Ein letztes Schnauben, ein letzter erboster Augenkontakt, ehe er sich tatsächlich abwandte und leise vor sich hin fluchend die Straße entlang marschierte.

Ich behielt ihn noch für einige Sekunden im Blick, bis ich mich ebenfalls vollends umwandte. Dem Security zu, der zu meiner Überraschung noch immer viel mehr mich zu mustern schien, als dass er dem Typen hinterher sah. Seine Miene blieb dabei nahezu bar jeder Emotion und doch nicht … kalt oder gar leer.

Fragend zog ich die Brauen hoch, erwartete, dass er etwas sagte. Oder fragte. Dass er irgendetwas tat.

»Polizist also, hm?«, war schließlich alles, was er brummelte.

»Ja. Polizeirevier 1. Theodor-Heuss-Straße.« Vermutlich wusste er Letzteres. Es gab sicherlich keinen Club – egal welcher Art – in Stuttgart, dessen Personal noch nie in irgendeiner Form mit der Polizei in Kontakt gekommen war. Und der Mann vor mir wirkte nicht, als mache er seine Arbeit erst seit gestern.

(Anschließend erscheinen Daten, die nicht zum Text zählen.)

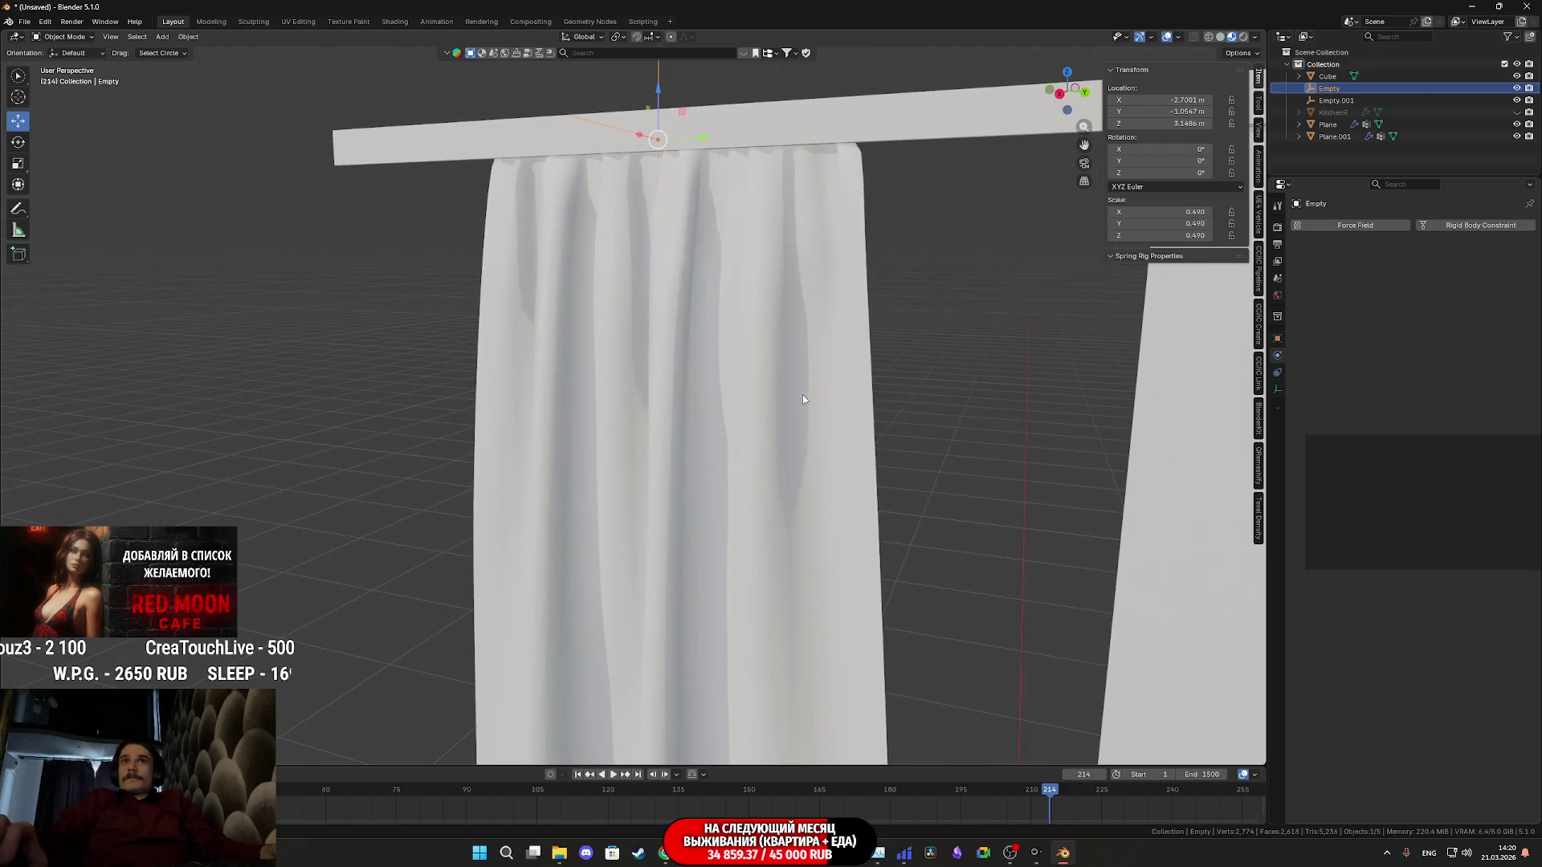
Rewind to frame 0 and select the second curtain Plane
{"action": "key", "text": "shift+Left"}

Ich schulterte meine Sporttasche, zögerte jedoch. Ich hätte jetzt einfach gehen können, mein Job hier war erledigt – wenn ich überhaupt wirklich einen gehabt hatte. Aber irgendetwas in mir suchte fieberhaft nach einem Grund, noch ein bisschen hier stehen zu können, um … Ja, um was genau zu tun?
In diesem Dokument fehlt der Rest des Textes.